The reserve side FC Viikkarit play their home matches at Kartanon kenttä in Nordsjön kartano. This is likely to change for the 2014 season, however, as the ground currently does not fulfil the stadium requirements for the Kakkonen. The women's first team, as well as youth teams, also play at Kartanon kenttä.

== Current squad ==
As of 23 August 2014.

| No. | Pos. | Nation | Player |
|---|---|---|---|
| 2 | DF | FIN | Samuli Ahola |
| 4 | DF | FIN | Jani Kaukomaa |
| 5 | DF | FIN | Teemu Lipponen |
| 6 | MF | FIN | Julius Remes |
| 7 | FW | FIN | Aleksi Wikström |
| 8 | MF | FIN | Robert Ivanov |
| 9 | MF | FIN | Joel Paatelainen |
| 10 | MF | FIN | Samir Bouroussi |
| 14 | DF | FIN | Jose Lehmusvirta |
| 15 | FW | FIN | Oscar Simula |
| 16 | DF | FIN | Sebastian Veijola |
| 17 | FW | FIN | Einari Kurittu |
| 18 | FW | FIN | Olli Hartikainen |
| 19 | DF | FIN | Ville Varila |

| No. | Pos. | Nation | Player |
|---|---|---|---|
| 21 | DF | FIN | Jesse Mutikainen |
| 22 | FW | FIN | Emin Ouni |
| 23 | MF | FIN | Markus Maunu |
| 24 | MF | FIN | Oskar Nyström |
| 25 | DF | FIN | Christoffer Nyberg |
| 24 | MF | FIN | Abdi Ayuub |
| 26 | MF | GUI | Mohamed Fofana |
| 30 | GK | FIN | Valtteri Kuusisto |
| TBA | DF | FIN | Jere Pulkkinen |
| TBA | MF | FIN | Janne Arolinna |
| TBA | MF | FIN | Juuso Mieho |
| TBA | MF | FIN | Tommi Rasinmäki |
| TBA | FW | FIN | Rinor Zogejani |

=== Coaching staff ===
- Manager:
- Coach: Vyacheslav Malakeev
- Goakeeping coach: Juha-Pekka Pantsu
- Fitness coach: Ari Räsänen
- Physio: Raimo Böök

=== Backroom staff ===
- Chairman: Jorma Koivukangas
- Managing director: Marko Peltola
- Director of football: Joonas Sarelius
- Team director: Pasi Solehmainen

=== Former managers ===
- 2001–2002: RUS Alexander Baranov
- 2003: FIN Markku Kanerva
- 2004: ENG Steven Polack
- 2005–2007: FIN Jari Europaeus
- 2008–2010: FIN Toni Korkeakunnas
- 2011–2014: FIN Ilkka Jäntti
- 2014–: FIN Mika Sandberg

== Organisation and other teams ==
The football club split into two separate organisations in the end of the 2008 season. The first team now operates under its own registered association, FC Viikingit edustus ry, while all other teams continue under FC Viikingit ry.

=== FC Viikkarit ===

The reserve side FC Viikingit/2 was founded in 2007 and played its first seasons in the Kolmonen. In the 2013 season, the team won its group and achieved promotion to the Kakkonen. Upon reaching promotion, the team was renamed FC Viikkarit. The reserve team manager in the 2014 season is Alexei Zhukov.

=== Other teams ===
The women's first team was established in 2001, and it was promoted to the women's first division (Naisten Ykkönen) for the 2014 season. The manager of the women's first team is Akseli Grasutis, who is assisted by coach Kari Simula.
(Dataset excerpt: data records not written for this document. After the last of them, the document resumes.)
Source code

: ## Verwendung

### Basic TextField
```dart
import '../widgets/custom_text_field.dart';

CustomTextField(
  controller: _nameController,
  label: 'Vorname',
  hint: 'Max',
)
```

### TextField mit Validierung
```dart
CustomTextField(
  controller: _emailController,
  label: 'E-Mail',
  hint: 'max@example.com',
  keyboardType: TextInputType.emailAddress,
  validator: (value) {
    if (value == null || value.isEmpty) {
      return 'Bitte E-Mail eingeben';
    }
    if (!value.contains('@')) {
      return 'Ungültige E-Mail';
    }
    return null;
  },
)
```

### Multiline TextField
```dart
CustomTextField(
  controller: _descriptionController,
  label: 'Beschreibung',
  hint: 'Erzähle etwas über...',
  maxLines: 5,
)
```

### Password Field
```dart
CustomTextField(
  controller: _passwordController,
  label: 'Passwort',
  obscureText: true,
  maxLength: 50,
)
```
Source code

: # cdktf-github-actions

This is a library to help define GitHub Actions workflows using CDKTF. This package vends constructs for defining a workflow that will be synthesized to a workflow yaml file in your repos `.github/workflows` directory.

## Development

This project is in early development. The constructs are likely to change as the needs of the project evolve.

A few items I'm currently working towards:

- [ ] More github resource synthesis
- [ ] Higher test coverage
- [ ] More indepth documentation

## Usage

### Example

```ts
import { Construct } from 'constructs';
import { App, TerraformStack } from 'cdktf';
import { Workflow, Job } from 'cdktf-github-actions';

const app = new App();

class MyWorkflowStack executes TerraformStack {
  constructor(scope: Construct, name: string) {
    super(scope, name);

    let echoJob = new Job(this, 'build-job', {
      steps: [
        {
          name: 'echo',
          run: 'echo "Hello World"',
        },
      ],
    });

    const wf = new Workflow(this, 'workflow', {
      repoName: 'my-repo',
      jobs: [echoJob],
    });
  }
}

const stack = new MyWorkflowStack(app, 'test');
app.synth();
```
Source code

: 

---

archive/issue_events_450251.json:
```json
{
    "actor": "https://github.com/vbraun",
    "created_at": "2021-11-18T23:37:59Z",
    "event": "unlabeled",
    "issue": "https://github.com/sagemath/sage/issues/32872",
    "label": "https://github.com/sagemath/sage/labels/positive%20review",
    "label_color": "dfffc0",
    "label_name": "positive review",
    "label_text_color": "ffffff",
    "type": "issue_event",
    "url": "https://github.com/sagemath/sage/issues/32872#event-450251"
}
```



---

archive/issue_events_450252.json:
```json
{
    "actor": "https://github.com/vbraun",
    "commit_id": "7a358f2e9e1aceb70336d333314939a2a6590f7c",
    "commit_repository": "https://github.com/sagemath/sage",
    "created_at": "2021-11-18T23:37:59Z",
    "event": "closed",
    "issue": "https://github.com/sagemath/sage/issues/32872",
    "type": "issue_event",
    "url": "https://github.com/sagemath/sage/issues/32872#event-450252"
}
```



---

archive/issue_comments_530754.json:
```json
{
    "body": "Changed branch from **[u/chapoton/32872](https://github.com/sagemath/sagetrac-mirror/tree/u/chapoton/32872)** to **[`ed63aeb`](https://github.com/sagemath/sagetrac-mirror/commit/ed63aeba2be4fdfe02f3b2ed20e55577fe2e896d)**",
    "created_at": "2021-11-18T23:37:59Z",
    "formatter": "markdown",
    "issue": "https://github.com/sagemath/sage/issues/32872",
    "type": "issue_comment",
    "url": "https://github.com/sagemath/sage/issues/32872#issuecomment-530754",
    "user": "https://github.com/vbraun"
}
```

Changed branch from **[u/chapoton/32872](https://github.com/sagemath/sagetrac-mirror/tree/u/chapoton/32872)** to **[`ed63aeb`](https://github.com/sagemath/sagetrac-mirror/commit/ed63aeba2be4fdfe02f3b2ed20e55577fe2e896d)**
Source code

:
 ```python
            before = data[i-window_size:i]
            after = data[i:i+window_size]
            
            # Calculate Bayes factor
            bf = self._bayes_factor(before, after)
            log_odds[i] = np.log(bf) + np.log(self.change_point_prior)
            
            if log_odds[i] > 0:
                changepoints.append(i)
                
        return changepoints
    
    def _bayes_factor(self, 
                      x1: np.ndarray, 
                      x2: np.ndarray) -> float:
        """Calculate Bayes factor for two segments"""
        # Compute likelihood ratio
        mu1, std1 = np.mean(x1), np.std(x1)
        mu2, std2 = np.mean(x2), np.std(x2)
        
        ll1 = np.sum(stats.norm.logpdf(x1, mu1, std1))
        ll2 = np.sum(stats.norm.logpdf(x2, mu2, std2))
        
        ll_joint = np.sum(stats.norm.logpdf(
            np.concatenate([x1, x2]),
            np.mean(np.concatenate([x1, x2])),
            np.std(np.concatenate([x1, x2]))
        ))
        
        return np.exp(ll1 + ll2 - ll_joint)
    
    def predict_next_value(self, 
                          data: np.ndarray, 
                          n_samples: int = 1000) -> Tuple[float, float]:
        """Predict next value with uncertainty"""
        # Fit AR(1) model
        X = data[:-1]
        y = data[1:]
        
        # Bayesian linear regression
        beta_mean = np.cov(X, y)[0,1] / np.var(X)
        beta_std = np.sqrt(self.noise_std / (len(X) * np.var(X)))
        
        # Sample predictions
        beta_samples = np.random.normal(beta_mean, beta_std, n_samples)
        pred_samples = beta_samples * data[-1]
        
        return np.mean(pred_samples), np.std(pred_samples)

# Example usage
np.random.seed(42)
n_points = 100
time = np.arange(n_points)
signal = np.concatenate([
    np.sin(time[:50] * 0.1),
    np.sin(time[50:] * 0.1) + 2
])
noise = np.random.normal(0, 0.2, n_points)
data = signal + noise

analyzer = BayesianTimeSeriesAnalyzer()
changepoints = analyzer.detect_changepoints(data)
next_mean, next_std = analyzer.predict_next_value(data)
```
FC Viikingit have a total of twenty youth teams, thirteen for boys and seven for girls. The youth teams have a total of 602 registered players, making Viikingit the seventh largest club in Helsinki in terms of youth football.

In addition, the club runs two amateur teams in lower leagues, FC Viikingit 05 and FC Viikingit/KoMa. As of 2014, both of these teams play in the Kutonen.